Navigate to Analyze –> Regression –> Binary Logistic

Select Math as covariate.

Select the dummies for Preparation as covariates. At this stage, use “only reading the book” as the reference group.

Paste and run the syntax.

Take a look at the table Variables in the Equation.

Inspect the estimated regression coefficients. Consider the results on the sample level, ignoring inferential statistics for now.

Which group has the highest estimated probability to pass?

Which group has the lowest estimated probability to pass (controlled for math ability)?

Write down the full model equation, filling in the values of coefficients. Then check your answer.

\(logit_{passed} = -5.833 + .300*D_{exercises} + .946*D_{both} + .999 * Math\)

Controlled for Math Grade, what is the difference in predicted odds between people who only read the book and people who read the book and made the exercises?

Take the exponent of the regression coefficient for the dummy for people who read the book and made the exercises (see table).

By hand, calculate the probability that the third person in the file (respID=3) passes the exam.

Imagine that you do not know whether this person passed the exam or not.

True or false: Based on your answer in the previous step and using a decision threshold of .5, you would predict this student to pass.

SPSS can easily calculate the probability to pass.

Either use the visual interface:

Click on the SAVE button in the menu for logistic regression.

Select Probabilities under the header Predicted Values.

Click on continue.

Or add this line of code to your model:

  /SAVE=PRED

SPSS adds a new variable to the data file, which gives the predicted probability for each person. Check whether you calculated the predicted probability for person 3 correctly.

Imagine that we would have used this model to predict the probability to pass for the students in this sample before they even made the exam. Use a decision threshold of .5 to classify students as those likely to pass vs fail.

Out of all students that were classified as “pass”, which proportion actually failed?

Of the 370 students who were predicted to pass, 52 failed the exam (.141). As you can see, the model is not completely flawless in making predictions.

What is worse in your opinion? Incorrectly predicting that students will pass (when they end up failing), or incorrectly predicting that students will fail (when they end up passing)?
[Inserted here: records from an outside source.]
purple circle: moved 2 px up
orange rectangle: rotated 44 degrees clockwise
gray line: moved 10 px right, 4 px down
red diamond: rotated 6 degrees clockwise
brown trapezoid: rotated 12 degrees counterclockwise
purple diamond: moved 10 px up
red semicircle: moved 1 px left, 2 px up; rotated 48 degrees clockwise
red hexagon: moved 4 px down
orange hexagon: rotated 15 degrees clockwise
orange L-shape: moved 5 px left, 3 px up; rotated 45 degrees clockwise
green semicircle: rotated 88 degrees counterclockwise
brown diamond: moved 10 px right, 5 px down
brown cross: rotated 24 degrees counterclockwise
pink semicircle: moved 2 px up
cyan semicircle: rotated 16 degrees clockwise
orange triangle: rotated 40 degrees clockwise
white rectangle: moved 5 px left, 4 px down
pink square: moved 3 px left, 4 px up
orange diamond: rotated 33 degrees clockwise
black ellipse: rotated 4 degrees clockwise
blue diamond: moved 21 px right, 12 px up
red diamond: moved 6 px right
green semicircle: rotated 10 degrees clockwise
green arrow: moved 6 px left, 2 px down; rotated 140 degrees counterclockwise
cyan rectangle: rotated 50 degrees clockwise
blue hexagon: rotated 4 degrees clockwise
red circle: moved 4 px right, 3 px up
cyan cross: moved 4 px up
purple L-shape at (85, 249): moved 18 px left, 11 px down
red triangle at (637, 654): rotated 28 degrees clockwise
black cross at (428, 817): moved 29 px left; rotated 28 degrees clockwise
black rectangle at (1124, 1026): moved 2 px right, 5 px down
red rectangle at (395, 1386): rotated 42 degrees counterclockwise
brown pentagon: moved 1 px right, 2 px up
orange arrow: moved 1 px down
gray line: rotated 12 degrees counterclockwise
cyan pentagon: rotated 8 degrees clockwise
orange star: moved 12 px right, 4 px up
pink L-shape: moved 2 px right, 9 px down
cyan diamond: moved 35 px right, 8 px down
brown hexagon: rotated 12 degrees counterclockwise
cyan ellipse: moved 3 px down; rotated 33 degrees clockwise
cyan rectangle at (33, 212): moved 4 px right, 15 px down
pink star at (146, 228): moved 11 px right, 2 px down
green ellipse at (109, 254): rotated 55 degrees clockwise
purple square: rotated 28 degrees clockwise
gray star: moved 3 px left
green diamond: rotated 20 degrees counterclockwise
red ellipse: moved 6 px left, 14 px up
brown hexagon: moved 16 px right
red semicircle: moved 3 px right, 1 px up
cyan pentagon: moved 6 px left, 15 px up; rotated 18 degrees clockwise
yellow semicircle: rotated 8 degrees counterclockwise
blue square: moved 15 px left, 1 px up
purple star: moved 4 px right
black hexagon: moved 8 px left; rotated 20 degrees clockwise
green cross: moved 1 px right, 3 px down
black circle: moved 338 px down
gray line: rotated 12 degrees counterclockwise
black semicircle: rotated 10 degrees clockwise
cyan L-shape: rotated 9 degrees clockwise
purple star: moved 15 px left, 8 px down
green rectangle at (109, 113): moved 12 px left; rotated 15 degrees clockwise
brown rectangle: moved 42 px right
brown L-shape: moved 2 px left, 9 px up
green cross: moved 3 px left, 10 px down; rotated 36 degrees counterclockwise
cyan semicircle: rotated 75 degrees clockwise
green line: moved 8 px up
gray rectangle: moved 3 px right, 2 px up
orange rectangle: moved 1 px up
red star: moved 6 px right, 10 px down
Why?

If you chose a different decision criteria to predict passing - say .7, what would happen to the proportion of students that were classified as “pass”, but actually failed?

18.4.4 Hierarchical Logistic Regression

In this assignment we will compare the following two models against each other.

Model1: \(Logit(Pass) = b0+b1∗Math\)
Model2: \(Logit(Pass) = b0+b1∗Math+b2∗ExamStress+b3∗Evaluation\)

Later on, we want to carry out a model comparison test to check whether the larger model predicts the probability of passing the exam better than the smaller model.

What would be the regression df for the model comparison test, in which we compare the larger model 2 to the smaller model 1?

Now we will carry out the model comparison test. Take the following steps.

Navigate to Analyze -> Regression -> Binary Logistic

Select Math as predictor (covariates).

Click on Next (upper right); we can now indicate which block of predictors we like to add in addition to the variables added in the first model.

Enter ExamStress and Evaluation as predictors (covariates).

Paste and run the syntax.

Inspect the output. SPSS organizes the output in three blocks. The results in Block 0 refer to the null model without any predictors. Note that this null model also exists when you use the “Linear Regression” interface, but it’s not featured in the output.

Block 1 refers to the results of Model 1 and Block to the results of Model 2.

Take a look at the results of the model comparison test.

What test statistic is used to compare nested logistic regression models?

What is the value of the appropriate test statistic for comparing models 1 and 2?

True or false: Adding predictors ExamStress and Evaluation lead to significantly better predictions, compared to a model with only high school math grade as predictor.